We needed to bring that up. Then the audience knows that we don’t fully understand what happened here, why some people are spared, and other people are not.

I truly have a belief that God has created this amazing world we live in; this playground that we play in. He weeps with us when we fail or fall. He celebrates with us when we succeed. But he has given us free will to make mistakes and to go off in the wrong ways. He is there for those who want to turn to him, to help them move in the right direction.

If people open their eyes, these kinds of miracles are everywhere. We just have to pay attention. As Albert Einstein said, “There are only two ways to live your life—as though nothing is a miracle, or as though everything is a miracle.”

Q: “Breakthrough” portrays the complex dynamics adoptive families face. Could you share about your own family’s adoption journey?

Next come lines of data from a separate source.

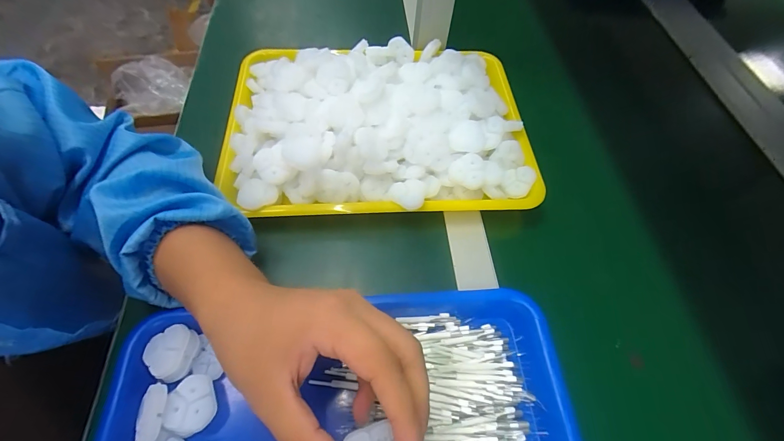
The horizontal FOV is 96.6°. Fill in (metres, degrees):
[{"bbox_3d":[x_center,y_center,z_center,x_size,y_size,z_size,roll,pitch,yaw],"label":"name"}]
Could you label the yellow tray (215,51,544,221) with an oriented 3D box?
[{"bbox_3d":[-0.012,-0.118,0.381,0.326,0.047,0.230,-2,60,-5],"label":"yellow tray"}]

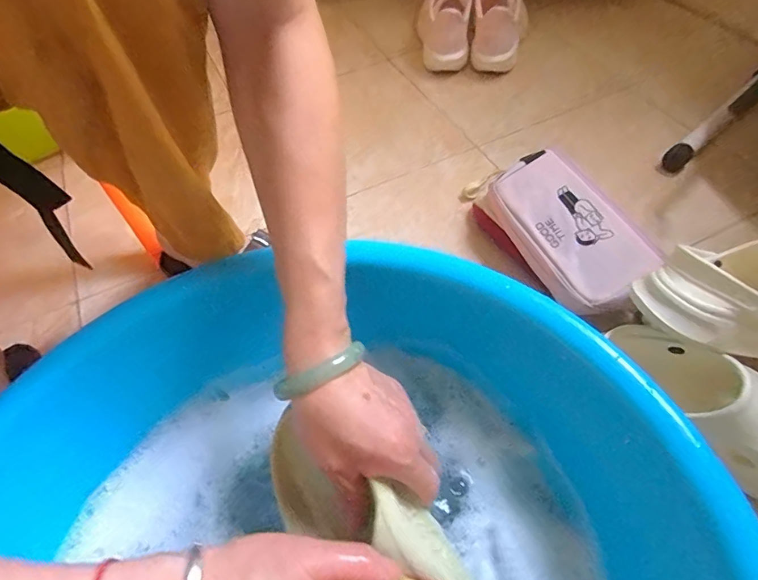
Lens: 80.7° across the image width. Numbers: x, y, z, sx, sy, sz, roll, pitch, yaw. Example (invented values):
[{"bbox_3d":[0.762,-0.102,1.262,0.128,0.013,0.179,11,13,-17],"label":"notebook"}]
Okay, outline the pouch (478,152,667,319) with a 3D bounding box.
[{"bbox_3d":[0.218,-0.073,0.532,0.113,0.055,0.213,-33,59,7],"label":"pouch"}]

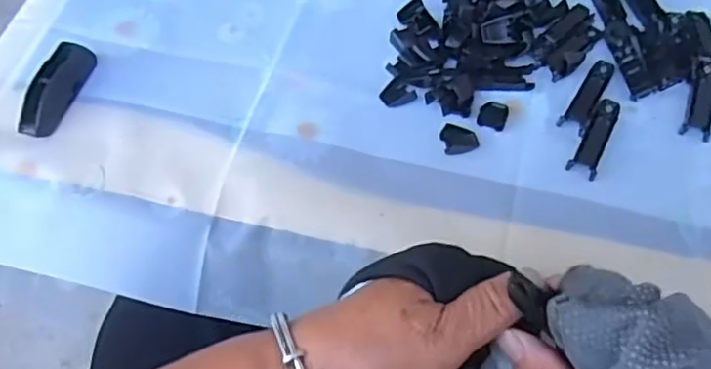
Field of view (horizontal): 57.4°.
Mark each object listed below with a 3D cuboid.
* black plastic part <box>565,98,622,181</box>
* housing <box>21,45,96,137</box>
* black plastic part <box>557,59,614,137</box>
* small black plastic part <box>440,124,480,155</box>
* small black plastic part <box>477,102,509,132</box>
[{"bbox_3d":[0.159,-0.032,0.422,0.018,0.004,0.067,28,64,17],"label":"black plastic part"},{"bbox_3d":[-0.207,-0.066,0.448,0.023,0.020,0.074,16,61,11],"label":"housing"},{"bbox_3d":[0.159,-0.062,0.438,0.017,0.005,0.067,28,64,17],"label":"black plastic part"},{"bbox_3d":[0.068,-0.030,0.423,0.023,0.007,0.020,-11,60,-4],"label":"small black plastic part"},{"bbox_3d":[0.092,-0.047,0.433,0.019,0.005,0.023,14,61,10],"label":"small black plastic part"}]

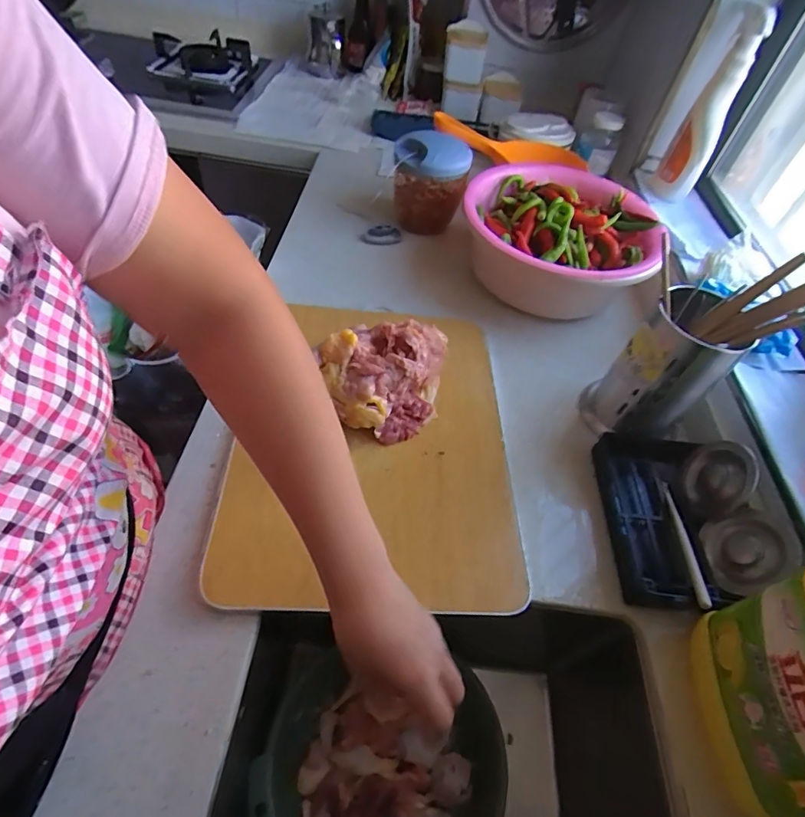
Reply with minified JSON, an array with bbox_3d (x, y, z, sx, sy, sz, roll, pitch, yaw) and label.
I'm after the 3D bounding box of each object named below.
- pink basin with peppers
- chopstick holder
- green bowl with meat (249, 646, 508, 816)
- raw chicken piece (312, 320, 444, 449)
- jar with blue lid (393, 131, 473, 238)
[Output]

A: That was another strong connection I felt with the script. I have an adopted daughter, about the same age as John [Smith], as a matter of fact. I went through very similar circumstances with her. It was so fascinating. I felt that aspect of the story was so real, and I knew I could strengthen it through the reality I know so well.

I also have a biological daughter, who was born 22 months before my adopted daughter. I have a picture in my office of me holding my biological daughter when she was handed to me in the hospital, and I also have a picture of me holding my adopted daughter when she was handed to me in China.

My expressions are exactly the same, because there is no difference. Both of these children were meant to be in my life and our life. The two girls were meant to be sisters.

It really challenges our notion of family—that blood is the most important thing. The key question is, “What is the role of a mother and father to their children?” Parents and children can come in many forms, but it really is about who we are to each other.